■ **PASSAGE TO READ**
But an equal number of years of bureaucracy, misplaced
villagers' fear of
wildlife attacks and crop destruction effectively
condemned the project to
the archives to gather dust.
However, the
biggest motive behind the villagers' refusal to have the game
park created
was a complex hidden agenda hatched by poaching and alluvial
gold panning
syndicates.
In retrospect, if the idea had been implemented, the wildlife
sanctuary
would have been a springboard to yet another transfrontier park
with
neighbouring Mozambique, similar to the one already initiated between
Mozambique, South Africa and Zimbabwe - the Great Limpopo Transfrontier
Park.
The park could have also launched the three districts into the
lucrative
wildlife management and environmental conservation orbit that has
helped
raise the living standards for many of the villagers living in
wildlife
zones.
Besides benefiting from trophy hunting, villagers
could also have a ready
source of protein through such conservation methods
as culling conducted
when populations of herbivores like impala grow to
environmentally
unsustainable levels.
The three districts missed the
opportunity to achieve sustainable
development for their unique
territory.

■ **SET OF TASKS**
(1) In the passage about the proposed game park, retype the words from "But an equal" to "to gather dust.".
(2) According to the passage about the proposed game park, what was the biggest motive behind the villagers' refusal to have the park created?

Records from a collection
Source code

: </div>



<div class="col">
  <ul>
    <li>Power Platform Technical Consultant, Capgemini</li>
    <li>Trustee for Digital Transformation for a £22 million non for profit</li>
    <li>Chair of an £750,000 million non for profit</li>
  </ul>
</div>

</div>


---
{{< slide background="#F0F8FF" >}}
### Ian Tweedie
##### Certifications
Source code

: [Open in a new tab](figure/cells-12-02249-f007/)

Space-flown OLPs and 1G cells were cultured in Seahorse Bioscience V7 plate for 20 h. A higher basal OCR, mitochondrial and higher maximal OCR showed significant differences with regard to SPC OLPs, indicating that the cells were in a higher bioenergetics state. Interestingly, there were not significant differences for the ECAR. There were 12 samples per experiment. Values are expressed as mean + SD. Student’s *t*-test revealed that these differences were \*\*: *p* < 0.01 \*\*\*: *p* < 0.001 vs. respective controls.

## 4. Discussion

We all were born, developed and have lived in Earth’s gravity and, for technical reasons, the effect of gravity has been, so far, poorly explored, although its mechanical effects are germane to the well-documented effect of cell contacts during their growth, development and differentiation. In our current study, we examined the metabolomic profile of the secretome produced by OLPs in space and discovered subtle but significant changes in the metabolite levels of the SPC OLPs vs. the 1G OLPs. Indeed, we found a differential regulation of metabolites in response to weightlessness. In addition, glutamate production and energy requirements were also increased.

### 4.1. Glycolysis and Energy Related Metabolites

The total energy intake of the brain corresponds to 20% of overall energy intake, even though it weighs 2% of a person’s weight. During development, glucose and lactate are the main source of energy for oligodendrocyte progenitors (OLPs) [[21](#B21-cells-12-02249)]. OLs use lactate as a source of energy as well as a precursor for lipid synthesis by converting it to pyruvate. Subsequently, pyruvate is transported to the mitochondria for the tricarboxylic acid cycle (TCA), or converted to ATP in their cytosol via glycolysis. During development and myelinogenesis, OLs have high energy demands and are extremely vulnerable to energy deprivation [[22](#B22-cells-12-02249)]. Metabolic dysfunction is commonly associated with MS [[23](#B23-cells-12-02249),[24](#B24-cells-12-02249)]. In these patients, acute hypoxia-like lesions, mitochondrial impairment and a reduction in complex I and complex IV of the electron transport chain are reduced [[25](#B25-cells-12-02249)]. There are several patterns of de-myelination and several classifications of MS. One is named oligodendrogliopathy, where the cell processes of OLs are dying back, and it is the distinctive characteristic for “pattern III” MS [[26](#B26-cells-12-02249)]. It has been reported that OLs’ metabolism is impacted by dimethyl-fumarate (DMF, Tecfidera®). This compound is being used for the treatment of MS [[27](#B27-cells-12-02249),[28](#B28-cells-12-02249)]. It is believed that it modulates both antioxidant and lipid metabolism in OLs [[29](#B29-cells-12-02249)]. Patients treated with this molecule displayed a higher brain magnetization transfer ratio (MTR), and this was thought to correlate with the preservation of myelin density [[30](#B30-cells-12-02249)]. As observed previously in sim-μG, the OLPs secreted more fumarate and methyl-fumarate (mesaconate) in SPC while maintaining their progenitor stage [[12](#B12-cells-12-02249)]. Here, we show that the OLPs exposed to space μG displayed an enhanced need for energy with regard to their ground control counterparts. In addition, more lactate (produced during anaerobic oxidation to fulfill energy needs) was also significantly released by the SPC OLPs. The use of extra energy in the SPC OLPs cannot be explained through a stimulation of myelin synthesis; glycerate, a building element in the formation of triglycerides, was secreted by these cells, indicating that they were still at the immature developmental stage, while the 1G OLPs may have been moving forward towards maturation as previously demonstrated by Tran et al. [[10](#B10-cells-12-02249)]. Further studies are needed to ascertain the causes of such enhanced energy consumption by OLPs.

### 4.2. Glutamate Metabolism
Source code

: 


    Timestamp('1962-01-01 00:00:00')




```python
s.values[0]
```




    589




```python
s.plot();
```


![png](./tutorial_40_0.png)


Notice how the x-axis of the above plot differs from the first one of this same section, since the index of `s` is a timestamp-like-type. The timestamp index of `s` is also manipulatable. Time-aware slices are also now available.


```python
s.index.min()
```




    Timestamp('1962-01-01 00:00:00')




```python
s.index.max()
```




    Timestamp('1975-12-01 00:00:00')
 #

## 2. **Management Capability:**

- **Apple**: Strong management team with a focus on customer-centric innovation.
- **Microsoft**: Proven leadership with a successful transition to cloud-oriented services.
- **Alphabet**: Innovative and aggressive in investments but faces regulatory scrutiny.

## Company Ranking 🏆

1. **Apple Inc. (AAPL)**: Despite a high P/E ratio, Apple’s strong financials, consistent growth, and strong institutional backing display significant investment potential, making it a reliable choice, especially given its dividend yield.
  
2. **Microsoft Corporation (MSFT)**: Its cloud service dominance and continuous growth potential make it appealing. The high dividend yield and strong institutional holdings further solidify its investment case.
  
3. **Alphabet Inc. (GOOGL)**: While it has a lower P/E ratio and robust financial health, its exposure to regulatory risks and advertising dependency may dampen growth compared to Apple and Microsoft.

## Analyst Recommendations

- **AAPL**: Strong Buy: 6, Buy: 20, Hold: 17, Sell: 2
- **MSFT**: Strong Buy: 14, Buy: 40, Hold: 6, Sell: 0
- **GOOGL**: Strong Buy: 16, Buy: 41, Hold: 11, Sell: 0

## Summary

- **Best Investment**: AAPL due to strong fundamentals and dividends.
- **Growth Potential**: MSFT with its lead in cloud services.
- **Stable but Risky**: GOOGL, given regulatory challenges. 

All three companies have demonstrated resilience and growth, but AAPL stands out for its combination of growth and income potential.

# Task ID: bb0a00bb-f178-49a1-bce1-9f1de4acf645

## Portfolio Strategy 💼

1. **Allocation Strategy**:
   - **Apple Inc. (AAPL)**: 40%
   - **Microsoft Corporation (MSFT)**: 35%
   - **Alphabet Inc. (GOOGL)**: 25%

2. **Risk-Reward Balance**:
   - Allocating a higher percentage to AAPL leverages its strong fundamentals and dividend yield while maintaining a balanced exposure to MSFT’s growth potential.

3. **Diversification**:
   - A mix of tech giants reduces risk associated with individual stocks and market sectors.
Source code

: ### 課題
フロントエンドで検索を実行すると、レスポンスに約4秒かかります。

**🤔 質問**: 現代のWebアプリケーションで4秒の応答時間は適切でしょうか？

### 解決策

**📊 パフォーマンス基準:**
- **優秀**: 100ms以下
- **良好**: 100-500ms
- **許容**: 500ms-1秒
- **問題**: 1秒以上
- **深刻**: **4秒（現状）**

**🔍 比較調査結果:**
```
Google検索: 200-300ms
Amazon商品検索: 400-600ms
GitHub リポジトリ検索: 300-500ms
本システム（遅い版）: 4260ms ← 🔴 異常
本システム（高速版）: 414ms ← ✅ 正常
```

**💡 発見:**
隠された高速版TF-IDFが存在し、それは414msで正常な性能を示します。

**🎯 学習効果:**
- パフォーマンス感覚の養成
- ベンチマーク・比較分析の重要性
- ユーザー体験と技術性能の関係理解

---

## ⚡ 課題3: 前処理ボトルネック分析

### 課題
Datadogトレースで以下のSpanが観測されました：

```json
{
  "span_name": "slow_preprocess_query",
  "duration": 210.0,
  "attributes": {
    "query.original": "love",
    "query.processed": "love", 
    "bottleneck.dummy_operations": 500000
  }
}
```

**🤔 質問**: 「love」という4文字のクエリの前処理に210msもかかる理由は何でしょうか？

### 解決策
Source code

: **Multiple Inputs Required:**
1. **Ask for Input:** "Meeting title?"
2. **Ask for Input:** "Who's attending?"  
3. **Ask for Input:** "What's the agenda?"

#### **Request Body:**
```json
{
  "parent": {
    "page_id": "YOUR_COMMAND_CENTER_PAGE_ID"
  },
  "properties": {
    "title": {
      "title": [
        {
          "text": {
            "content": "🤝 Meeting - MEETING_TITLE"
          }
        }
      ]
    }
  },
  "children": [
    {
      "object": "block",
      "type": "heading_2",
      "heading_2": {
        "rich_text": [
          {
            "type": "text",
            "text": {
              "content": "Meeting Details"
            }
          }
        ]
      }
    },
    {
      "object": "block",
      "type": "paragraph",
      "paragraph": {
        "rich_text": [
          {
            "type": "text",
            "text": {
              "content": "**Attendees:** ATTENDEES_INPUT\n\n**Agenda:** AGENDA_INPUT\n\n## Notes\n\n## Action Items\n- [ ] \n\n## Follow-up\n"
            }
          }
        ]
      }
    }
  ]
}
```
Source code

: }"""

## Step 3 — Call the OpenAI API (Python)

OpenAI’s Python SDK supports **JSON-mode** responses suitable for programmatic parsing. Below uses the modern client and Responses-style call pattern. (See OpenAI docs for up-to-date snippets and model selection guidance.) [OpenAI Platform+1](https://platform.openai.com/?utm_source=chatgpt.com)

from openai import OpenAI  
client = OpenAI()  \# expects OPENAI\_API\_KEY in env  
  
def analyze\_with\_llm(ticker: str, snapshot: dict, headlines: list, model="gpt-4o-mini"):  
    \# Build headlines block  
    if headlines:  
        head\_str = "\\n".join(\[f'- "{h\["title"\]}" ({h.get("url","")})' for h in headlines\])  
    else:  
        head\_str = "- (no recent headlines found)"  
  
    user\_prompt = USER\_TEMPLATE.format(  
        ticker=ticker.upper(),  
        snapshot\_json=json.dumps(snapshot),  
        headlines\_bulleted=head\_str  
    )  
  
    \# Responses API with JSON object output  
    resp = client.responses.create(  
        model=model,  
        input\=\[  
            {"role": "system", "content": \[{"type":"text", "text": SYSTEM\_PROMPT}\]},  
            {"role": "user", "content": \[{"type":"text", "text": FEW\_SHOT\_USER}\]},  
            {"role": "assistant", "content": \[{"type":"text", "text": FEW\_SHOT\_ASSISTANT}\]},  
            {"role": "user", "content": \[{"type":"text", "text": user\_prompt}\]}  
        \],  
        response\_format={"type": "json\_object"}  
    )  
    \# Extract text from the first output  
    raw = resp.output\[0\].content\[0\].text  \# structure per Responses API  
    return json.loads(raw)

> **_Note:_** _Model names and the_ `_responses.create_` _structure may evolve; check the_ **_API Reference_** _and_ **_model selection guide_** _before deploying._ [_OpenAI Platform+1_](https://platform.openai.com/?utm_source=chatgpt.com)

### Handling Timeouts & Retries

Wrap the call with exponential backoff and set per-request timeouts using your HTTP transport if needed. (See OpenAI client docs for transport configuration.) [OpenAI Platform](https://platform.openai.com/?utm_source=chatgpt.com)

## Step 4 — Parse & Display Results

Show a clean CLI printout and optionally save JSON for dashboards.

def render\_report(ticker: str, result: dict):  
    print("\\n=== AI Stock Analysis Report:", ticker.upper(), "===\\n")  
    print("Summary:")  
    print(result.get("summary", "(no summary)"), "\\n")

■ **SOLUTIONS IN ORDER**
(1)
But an equal number of years of bureaucracy, misplaced
villagers' fear of
wildlife attacks and crop destruction effectively
condemned the project to
the archives to gather dust.

(2) A complex hidden agenda hatched by poaching and alluvial gold panning syndicates.